The same SurveyUSA poll that Creigh Deeds’ campaign manager is citing as evidence that the Bath County state senator is best positioned to beat presumptive Republican nominee Bob McDonnell has McAuliffe pulling away from Deeds and Brian Moran in the race for the Democratic Party nomination.

The poll, commissioned by WDBJ7 in Roanoke, had McAuliffe at 38 percent to 22 percent each for Deeds and Moran. The nomination is to be settled in a June 9 party primary. The same poll has Deeds trailing McDonnell by a 44 percent-to-39 percent margin, with McAuliffe trailing McDonnell by a 46 percent-to-39 percent spread and Moran down 46 percent to 34 percent.

The gap between McAuliffe and Deeds and Moran in the Democratic Party race is the first significant one that I’ve seen in a public poll, but it reflects what we’ve been seeing from the Deeds and Moran camps the past several weeks as the attack machines of both have been aimed squarely at the former Democratic National Committee chair.

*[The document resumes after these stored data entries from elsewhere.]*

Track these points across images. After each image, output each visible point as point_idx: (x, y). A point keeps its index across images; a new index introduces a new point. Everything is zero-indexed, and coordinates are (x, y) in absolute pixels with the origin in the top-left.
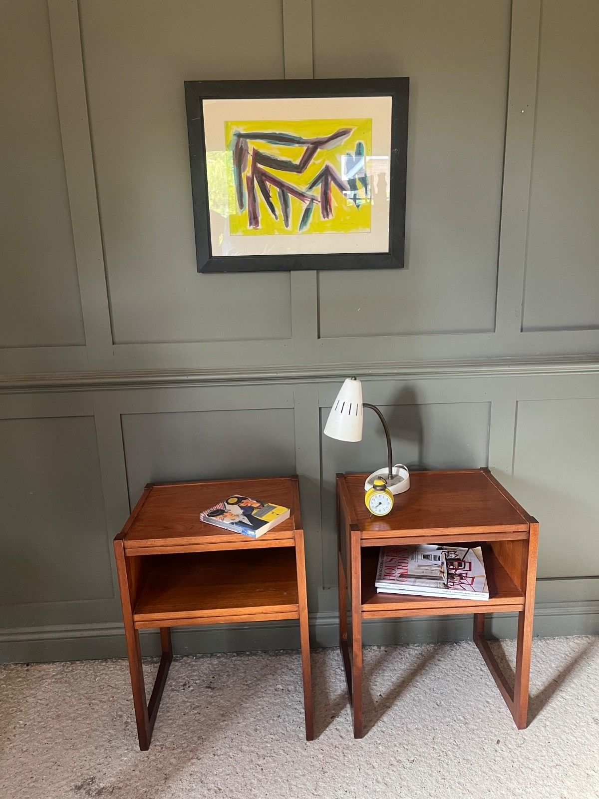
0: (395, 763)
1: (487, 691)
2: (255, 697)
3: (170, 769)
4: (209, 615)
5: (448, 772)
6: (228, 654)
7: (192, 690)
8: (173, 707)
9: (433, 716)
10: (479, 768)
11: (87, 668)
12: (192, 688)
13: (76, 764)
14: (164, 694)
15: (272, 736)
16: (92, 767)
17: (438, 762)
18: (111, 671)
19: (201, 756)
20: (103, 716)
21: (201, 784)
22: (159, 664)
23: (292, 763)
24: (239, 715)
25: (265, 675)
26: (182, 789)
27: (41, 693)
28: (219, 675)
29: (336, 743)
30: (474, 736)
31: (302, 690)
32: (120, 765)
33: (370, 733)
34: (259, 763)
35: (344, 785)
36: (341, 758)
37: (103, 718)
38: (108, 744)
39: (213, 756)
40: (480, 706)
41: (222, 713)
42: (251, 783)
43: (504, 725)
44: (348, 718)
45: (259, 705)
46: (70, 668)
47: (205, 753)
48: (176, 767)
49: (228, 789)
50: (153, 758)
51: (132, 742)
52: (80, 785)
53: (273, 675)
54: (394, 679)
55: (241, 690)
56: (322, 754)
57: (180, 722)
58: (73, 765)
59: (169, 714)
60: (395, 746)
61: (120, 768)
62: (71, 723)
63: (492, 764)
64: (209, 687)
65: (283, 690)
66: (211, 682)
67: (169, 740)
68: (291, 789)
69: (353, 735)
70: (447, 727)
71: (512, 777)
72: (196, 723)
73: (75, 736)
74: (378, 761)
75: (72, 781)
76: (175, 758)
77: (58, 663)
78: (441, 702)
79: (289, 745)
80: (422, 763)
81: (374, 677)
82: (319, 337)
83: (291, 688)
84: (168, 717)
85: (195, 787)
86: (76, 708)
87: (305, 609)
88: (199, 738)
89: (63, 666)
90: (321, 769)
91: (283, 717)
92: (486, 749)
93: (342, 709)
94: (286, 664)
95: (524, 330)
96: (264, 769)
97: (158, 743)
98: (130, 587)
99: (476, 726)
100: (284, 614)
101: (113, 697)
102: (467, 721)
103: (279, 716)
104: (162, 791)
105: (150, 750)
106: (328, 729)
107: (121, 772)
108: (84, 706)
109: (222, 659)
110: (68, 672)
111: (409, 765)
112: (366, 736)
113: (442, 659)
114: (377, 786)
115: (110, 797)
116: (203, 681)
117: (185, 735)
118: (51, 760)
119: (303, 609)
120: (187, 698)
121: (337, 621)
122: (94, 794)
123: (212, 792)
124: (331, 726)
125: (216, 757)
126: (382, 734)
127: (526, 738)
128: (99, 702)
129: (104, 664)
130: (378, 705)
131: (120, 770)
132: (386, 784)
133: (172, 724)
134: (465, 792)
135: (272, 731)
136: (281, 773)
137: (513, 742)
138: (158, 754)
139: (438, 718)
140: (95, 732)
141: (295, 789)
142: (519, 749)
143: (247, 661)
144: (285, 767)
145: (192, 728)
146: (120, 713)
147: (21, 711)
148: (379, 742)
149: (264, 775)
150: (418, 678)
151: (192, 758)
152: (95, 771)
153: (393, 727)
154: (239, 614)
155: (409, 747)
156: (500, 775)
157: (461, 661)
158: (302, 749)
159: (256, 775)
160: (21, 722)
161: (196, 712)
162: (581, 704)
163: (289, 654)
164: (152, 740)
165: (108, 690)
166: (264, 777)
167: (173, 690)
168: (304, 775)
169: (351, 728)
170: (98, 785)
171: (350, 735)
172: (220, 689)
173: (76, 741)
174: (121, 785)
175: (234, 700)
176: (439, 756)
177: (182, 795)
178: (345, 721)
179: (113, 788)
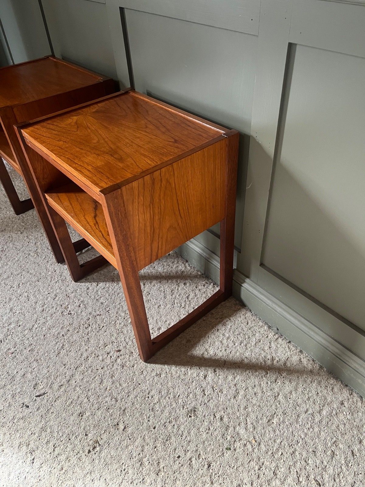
0: (64, 306)
3: (9, 229)
19: (24, 233)
21: (5, 243)
23: (38, 265)
29: (65, 274)
33: (82, 284)
34: (31, 254)
36: (53, 282)
39: (26, 236)
42: (14, 259)
47: (27, 233)
50: (14, 220)
56: (52, 272)
60: (79, 300)
68: (18, 274)
76: (18, 226)
79: (51, 257)
80: (71, 319)
90: (39, 278)
92: (106, 347)
96: (27, 258)
105: (18, 216)
112: (79, 283)
113: (188, 285)
126: (86, 289)
136: (28, 265)
137: (125, 360)
138: (17, 219)
144: (33, 264)
148: (78, 291)
149: (23, 260)
151: (20, 231)
153: (95, 291)
155: (82, 307)
159: (21, 257)
168: (31, 274)
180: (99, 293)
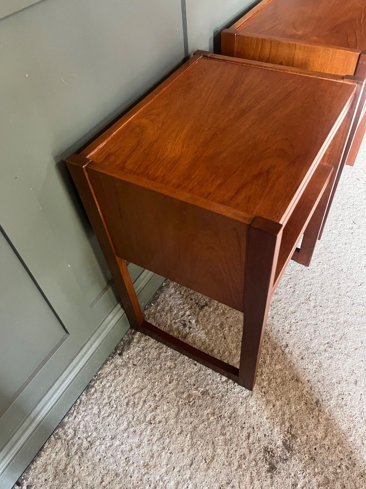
0: (351, 231)
3: (287, 373)
7: (197, 321)
11: (84, 411)
12: (193, 321)
13: (235, 464)
15: (289, 286)
16: (248, 446)
18: (110, 386)
19: (284, 343)
21: (317, 355)
26: (316, 371)
37: (181, 415)
38: (224, 420)
39: (288, 334)
42: (332, 319)
46: (71, 431)
47: (283, 339)
48: (288, 367)
49: (331, 337)
50: (265, 383)
52: (268, 466)
56: (323, 264)
57: (232, 345)
58: (236, 468)
59: (216, 351)
60: (337, 224)
61: (265, 417)
62: (166, 453)
64: (202, 307)
66: (198, 304)
73: (191, 452)
74: (345, 238)
75: (259, 473)
76: (275, 365)
77: (47, 444)
79: (304, 280)
85: (318, 361)
86: (146, 440)
89: (59, 439)
92: (361, 187)
96: (321, 305)
101: (155, 395)
104: (311, 389)
107: (270, 419)
108: (148, 432)
110: (74, 436)
111: (356, 225)
115: (299, 439)
116: (190, 308)
120: (203, 329)
122: (288, 455)
123: (329, 349)
125: (291, 332)
128: (153, 413)
131: (267, 419)
133: (230, 353)
137: (361, 174)
138: (263, 377)
140: (198, 429)
144: (325, 291)
152: (257, 444)
158: (313, 273)
166: (329, 308)
170: (278, 447)
173: (199, 454)
174: (287, 425)
177: (322, 374)
179: (288, 432)
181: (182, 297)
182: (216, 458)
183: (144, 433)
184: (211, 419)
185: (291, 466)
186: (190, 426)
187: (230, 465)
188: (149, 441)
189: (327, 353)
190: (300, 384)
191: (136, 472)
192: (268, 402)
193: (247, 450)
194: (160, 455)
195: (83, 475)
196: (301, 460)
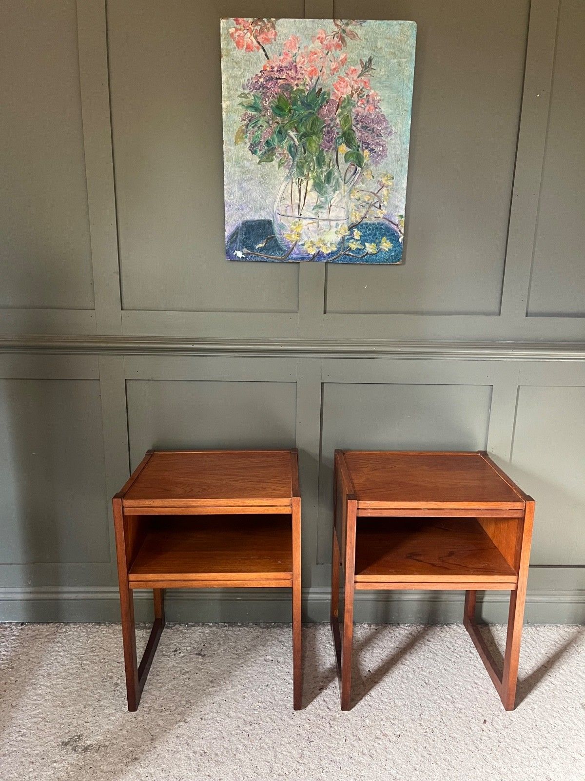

“I’m not convinced that everyday Virginians like Karen want a governor who thinks that the trade deal responsible for sending her job to Mexico was one of the biggest successes of a former president. And I don’t think hard-working Virginians want a governor who stands with Wall Street executives like Donald Trump and gets 82 percent of their campaign contributions from out-of-state,” Deeds said in the closing statement to a recent debate in Danville, taking potshots at McAuliffe for his ties to popular former president Bill Clinton, the driving force behind the North American Free Trade Agreement, and for his fundraising prowess that one has to think has something to do with the separation between McAuliffe and his rivals for the Democratic Party nomination.

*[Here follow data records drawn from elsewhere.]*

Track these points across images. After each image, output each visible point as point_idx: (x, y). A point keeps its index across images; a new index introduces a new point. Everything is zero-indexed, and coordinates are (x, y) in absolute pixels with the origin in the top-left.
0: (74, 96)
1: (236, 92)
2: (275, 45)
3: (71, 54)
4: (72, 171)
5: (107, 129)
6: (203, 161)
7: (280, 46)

“Terry McAuliffe is bizarrely questioning the stellar record of Virginia’s last two Democratic governors, both of whom have created thousands of jobs in Virginia. This is just the most recent attack in a line of statements that question Richmond Democrats who have worked for decades in Virginia to move our Commonwealth forward. Virginia Democrats know we need someone who continues in the tradition of Mark Warner and Tim Kaine, not someone who campaigns against it,” Moran campaign manager Andrew Roos said in a bizarre attack on a McAuliffe statement at a Richmond debate last week that was a line from his stump speech on the inadequate funding given the governor’s office in its Governor’s Opportunity Fund that is used for economic-development purposes.

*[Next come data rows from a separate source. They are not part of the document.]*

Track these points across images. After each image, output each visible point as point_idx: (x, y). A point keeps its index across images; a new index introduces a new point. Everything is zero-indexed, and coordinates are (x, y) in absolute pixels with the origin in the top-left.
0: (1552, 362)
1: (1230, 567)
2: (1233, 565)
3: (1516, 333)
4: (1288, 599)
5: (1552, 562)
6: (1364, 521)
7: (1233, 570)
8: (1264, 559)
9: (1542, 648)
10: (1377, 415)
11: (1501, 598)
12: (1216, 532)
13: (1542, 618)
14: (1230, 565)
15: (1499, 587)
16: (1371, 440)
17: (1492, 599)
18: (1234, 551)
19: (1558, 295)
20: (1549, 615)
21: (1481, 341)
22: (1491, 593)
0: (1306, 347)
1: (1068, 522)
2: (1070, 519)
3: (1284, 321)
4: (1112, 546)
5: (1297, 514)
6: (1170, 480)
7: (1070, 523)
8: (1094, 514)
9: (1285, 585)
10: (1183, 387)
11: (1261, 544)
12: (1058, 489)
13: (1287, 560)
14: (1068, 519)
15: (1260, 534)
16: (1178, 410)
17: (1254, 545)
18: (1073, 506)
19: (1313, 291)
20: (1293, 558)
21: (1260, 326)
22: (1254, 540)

The Opportunity Fund is barely that – at $19 million per biennium Virginia’s fund is pennies on the dollar to what our neighbors have to give to close business deals.

I have to think in my heart of hearts that a Gov. Brian Moran would want to see the General Assembly put substantially more money in the kitty for him to build upon the economic foundation that Mark Warner and Tim Kaine have laid out for us. I also want to think that Gov. Creigh Deeds would welcome support on the campaign trail from President Clinton and campaign contributions from people outside the borders of Virginia who want to pitch in and help keep Virginia blue.

I learned in my little City Council race last year that you’re not supposed to hold people to things said or done during a political campaign. Especially when it seems to get to desperation time, and we’re clearly there now with six weeks to go.